Question

\[{\rm{C}}{{\rm{H}}_{\rm{3}}}{\rm{ - C}}{{\rm{H}}_{\rm{2}}}{\rm{ - C}}{{\rm{H}}_{\rm{2}}}{\rm{Br + KOH}}\left( {{\rm{alc}}{\rm{.}}} \right) \to {\rm{Product}}\]
The product in the above reaction is:
A. CH₃−CH=CH₂
​B. CH₃−CH₂−CH₃
​C. A and B both
D. None of these

Answer 1

Hint: When a haloalkane is added to an alcoholic potassium hydroxide (KOH) solution, it leads to the formation of an alkene. This reaction is called dehydrohalogenation.

Complete Step by Step Solution:
In this reaction, a halogen atom and a hydrogen atom from the haloalkane get removed in the form of hydrogen halide. It is an elimination reaction.

Alcoholic KOH is the concentrated alcoholic solution of KOH.

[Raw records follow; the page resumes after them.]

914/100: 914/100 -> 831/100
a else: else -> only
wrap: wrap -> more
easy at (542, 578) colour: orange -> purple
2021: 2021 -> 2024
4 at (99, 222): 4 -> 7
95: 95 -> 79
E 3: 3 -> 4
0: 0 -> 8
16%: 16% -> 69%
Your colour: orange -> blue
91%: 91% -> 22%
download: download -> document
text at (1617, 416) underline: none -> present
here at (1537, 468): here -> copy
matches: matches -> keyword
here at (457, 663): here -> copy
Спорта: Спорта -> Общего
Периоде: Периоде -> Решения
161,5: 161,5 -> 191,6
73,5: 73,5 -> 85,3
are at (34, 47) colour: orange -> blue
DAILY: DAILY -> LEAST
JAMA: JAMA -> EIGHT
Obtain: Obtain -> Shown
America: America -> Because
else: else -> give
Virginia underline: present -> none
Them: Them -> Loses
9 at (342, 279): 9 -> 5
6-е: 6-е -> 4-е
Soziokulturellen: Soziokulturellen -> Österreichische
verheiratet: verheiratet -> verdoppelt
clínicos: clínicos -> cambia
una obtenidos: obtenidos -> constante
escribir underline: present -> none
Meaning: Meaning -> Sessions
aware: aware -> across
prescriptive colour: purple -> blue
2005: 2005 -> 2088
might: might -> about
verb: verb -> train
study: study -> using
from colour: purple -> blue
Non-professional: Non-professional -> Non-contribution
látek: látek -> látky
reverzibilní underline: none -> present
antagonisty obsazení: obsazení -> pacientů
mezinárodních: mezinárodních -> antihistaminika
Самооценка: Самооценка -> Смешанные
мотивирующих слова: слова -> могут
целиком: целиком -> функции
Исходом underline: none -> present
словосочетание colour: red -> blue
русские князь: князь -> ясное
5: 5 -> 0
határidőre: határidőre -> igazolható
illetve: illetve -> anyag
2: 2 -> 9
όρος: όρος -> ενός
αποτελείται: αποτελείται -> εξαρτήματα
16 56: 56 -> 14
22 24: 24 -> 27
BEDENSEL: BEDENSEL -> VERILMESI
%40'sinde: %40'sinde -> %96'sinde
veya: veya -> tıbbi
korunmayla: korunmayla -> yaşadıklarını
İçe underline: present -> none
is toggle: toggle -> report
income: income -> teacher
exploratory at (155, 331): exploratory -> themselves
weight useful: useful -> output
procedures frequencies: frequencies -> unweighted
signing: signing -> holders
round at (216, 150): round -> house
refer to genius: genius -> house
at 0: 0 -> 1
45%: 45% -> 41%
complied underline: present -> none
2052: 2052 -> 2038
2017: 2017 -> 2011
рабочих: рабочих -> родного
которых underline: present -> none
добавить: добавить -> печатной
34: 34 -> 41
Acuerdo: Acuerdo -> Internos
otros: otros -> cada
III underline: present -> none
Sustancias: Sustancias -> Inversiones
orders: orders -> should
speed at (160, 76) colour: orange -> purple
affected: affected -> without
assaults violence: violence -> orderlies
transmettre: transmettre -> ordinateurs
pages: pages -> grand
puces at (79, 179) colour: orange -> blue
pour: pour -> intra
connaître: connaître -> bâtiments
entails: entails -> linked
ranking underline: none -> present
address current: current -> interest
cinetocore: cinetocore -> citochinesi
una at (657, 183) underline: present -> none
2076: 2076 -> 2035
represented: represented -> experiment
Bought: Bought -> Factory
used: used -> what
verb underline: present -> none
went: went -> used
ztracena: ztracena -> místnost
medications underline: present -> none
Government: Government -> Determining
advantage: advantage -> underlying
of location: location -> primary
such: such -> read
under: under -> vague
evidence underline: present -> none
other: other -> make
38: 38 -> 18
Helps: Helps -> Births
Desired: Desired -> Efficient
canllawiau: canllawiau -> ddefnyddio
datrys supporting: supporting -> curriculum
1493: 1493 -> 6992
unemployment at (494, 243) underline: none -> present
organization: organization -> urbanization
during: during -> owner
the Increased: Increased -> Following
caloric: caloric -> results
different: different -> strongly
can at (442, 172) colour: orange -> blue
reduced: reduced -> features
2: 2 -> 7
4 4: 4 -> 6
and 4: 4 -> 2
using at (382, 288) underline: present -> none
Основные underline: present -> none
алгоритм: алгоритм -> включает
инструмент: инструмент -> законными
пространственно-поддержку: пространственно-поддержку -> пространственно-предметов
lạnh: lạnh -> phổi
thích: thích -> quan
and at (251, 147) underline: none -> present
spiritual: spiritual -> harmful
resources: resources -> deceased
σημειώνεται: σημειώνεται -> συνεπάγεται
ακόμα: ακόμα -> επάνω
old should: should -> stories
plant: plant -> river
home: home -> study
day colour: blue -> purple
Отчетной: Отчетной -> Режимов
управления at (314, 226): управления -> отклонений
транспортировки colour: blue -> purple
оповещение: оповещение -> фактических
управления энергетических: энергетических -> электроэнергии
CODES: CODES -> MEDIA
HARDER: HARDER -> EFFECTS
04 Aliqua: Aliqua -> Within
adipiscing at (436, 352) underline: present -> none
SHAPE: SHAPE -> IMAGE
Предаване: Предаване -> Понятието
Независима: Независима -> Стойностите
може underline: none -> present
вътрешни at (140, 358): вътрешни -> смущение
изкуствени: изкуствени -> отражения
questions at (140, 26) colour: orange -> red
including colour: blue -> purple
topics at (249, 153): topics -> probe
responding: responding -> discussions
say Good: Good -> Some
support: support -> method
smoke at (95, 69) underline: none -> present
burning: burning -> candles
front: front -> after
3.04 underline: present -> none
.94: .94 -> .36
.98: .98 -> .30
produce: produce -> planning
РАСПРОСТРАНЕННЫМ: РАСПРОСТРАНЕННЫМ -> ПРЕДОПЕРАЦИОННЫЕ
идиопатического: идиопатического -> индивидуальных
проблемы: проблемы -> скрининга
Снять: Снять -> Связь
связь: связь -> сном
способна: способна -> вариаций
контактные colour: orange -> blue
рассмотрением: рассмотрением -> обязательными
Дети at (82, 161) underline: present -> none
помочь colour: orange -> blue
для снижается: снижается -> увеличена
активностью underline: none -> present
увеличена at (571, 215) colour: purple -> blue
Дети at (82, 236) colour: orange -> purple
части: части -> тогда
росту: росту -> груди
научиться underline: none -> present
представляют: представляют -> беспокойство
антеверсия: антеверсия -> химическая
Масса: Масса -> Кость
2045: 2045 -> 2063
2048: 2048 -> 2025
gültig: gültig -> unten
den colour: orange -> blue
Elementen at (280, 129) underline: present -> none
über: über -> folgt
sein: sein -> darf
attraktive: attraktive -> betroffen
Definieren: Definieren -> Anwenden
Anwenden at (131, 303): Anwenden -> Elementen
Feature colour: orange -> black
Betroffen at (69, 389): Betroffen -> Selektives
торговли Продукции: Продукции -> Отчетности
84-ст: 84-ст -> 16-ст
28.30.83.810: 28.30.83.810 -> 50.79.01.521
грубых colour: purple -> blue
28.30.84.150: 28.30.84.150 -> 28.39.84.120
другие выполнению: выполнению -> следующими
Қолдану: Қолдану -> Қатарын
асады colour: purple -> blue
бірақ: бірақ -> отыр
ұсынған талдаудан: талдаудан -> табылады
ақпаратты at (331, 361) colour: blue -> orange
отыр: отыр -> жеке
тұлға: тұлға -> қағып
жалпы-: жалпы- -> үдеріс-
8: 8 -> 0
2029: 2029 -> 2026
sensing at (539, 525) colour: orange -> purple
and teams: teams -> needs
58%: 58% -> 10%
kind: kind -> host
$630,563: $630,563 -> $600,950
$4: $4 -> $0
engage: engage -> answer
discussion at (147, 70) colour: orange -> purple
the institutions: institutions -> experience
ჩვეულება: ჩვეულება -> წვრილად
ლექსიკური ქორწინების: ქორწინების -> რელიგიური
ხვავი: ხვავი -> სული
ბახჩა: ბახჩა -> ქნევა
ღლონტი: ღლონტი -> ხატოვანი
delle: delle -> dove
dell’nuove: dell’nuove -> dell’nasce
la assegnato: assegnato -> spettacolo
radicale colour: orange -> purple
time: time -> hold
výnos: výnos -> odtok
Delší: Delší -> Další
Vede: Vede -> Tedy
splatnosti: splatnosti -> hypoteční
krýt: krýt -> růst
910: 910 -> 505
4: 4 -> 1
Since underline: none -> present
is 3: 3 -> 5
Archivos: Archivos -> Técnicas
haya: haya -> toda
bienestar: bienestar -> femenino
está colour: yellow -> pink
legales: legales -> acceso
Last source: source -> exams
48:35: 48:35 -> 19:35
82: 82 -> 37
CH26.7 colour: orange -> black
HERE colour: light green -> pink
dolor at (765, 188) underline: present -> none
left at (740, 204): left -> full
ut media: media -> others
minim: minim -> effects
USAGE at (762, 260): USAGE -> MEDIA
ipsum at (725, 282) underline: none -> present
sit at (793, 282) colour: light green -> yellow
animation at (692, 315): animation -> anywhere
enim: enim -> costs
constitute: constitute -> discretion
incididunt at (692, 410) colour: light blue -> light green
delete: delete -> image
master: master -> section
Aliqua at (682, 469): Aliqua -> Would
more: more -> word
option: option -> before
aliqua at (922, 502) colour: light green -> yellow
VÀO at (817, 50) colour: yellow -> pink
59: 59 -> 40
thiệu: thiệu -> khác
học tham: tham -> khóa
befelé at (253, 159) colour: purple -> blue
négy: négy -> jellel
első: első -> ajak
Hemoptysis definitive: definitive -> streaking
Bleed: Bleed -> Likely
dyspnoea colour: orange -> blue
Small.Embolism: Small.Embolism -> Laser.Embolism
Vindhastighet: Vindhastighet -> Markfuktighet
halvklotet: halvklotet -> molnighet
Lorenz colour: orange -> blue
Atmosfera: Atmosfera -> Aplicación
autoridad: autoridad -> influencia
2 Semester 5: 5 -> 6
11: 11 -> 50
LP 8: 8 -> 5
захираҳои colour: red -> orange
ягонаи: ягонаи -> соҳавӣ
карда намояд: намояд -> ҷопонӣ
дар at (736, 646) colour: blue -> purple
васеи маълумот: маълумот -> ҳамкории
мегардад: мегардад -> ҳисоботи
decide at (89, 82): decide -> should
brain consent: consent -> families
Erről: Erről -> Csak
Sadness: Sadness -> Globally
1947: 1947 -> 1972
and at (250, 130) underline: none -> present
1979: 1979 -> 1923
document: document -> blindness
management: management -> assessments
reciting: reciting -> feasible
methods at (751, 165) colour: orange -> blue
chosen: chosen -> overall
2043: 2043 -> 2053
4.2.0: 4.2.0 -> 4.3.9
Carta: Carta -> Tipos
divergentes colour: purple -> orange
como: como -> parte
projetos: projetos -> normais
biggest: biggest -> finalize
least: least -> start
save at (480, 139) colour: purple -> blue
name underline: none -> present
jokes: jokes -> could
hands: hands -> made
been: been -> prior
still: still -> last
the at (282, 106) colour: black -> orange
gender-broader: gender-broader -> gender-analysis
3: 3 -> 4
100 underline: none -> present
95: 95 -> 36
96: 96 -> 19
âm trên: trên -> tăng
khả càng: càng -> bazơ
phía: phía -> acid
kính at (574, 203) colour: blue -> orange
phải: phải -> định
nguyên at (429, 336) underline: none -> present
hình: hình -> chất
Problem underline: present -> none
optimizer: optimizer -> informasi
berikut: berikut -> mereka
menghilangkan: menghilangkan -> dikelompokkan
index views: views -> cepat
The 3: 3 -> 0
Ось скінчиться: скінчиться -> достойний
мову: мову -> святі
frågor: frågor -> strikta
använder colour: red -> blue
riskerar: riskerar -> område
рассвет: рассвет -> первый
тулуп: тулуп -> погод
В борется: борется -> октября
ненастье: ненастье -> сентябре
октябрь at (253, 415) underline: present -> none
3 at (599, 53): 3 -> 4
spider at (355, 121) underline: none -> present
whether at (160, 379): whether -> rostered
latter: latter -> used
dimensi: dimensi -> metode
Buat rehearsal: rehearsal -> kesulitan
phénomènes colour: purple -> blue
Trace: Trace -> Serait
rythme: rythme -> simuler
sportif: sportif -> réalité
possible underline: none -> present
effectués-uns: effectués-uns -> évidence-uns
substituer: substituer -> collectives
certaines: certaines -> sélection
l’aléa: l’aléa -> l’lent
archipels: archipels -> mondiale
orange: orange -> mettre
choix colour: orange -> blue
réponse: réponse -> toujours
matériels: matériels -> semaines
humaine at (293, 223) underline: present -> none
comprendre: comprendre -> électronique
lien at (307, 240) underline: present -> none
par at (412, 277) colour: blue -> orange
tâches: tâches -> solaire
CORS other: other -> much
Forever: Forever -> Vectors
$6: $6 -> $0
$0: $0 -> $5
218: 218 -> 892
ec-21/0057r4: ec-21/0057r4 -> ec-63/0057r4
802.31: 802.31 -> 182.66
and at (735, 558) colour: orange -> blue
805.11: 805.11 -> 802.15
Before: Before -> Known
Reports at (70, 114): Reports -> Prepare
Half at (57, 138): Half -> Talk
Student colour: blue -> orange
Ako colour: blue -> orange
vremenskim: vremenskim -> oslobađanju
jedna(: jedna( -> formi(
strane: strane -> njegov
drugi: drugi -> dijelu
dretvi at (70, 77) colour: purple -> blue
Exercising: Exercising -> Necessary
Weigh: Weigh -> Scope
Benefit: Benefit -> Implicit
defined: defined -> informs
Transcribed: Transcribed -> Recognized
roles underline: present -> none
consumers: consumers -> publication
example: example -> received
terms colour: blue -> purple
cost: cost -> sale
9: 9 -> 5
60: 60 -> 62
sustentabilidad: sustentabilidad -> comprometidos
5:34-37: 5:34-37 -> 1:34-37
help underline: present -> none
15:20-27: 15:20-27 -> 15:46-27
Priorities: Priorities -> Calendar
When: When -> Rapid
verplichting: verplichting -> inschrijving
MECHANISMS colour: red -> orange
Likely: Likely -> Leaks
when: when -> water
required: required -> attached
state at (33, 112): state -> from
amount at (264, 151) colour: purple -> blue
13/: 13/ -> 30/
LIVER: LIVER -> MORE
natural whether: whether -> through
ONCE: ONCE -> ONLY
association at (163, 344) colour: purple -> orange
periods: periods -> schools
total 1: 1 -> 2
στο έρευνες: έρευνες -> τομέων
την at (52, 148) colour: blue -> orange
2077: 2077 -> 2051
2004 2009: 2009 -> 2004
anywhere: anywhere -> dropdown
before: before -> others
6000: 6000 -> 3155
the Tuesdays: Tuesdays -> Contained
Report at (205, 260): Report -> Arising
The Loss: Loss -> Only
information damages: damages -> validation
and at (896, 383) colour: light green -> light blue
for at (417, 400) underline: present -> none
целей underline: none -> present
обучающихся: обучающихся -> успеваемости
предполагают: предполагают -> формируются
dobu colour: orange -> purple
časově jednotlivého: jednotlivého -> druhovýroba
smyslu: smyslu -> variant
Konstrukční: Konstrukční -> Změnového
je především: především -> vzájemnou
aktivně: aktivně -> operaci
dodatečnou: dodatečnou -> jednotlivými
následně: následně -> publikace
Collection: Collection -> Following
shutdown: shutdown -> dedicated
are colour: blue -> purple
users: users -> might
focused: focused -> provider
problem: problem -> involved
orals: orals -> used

The carbon atom which holds the halogen atom is α-carbon. The carbon atom which carries the hydrogen atom is the β-carbon. The hydrogen atom is removed from β-carbon, this reaction is likewise called the β-elimination reaction.
For example - dehydrobromination of bromoethane

Image: Dehydrobromination of bromoethane leading to the formation of ethene.

In the given reaction, the α-carbon loses the bromine atom and the β-carbon loses the hydrogen atom.
The resulting product is an alkene.

Image: Dehydrobromination of bromopropane.

A. Propene is the main product in this reaction. So, A is correct.

B. Propane cannot be the product of this type of elimination reaction. So, B is incorrect.

C. In an elimination reaction, only an alkene is formed as the product. So, C is incorrect.

So, option A is correct.

Note: While attempting the question, one must retain in mind that the product of this type of elimination reaction is an alkene. Alkane is not formed during this type of reaction. The halide is removed from the α-carbon and the hydrogen atom is removed from the carbon atom next to the α-carbon i.e., β-carbon.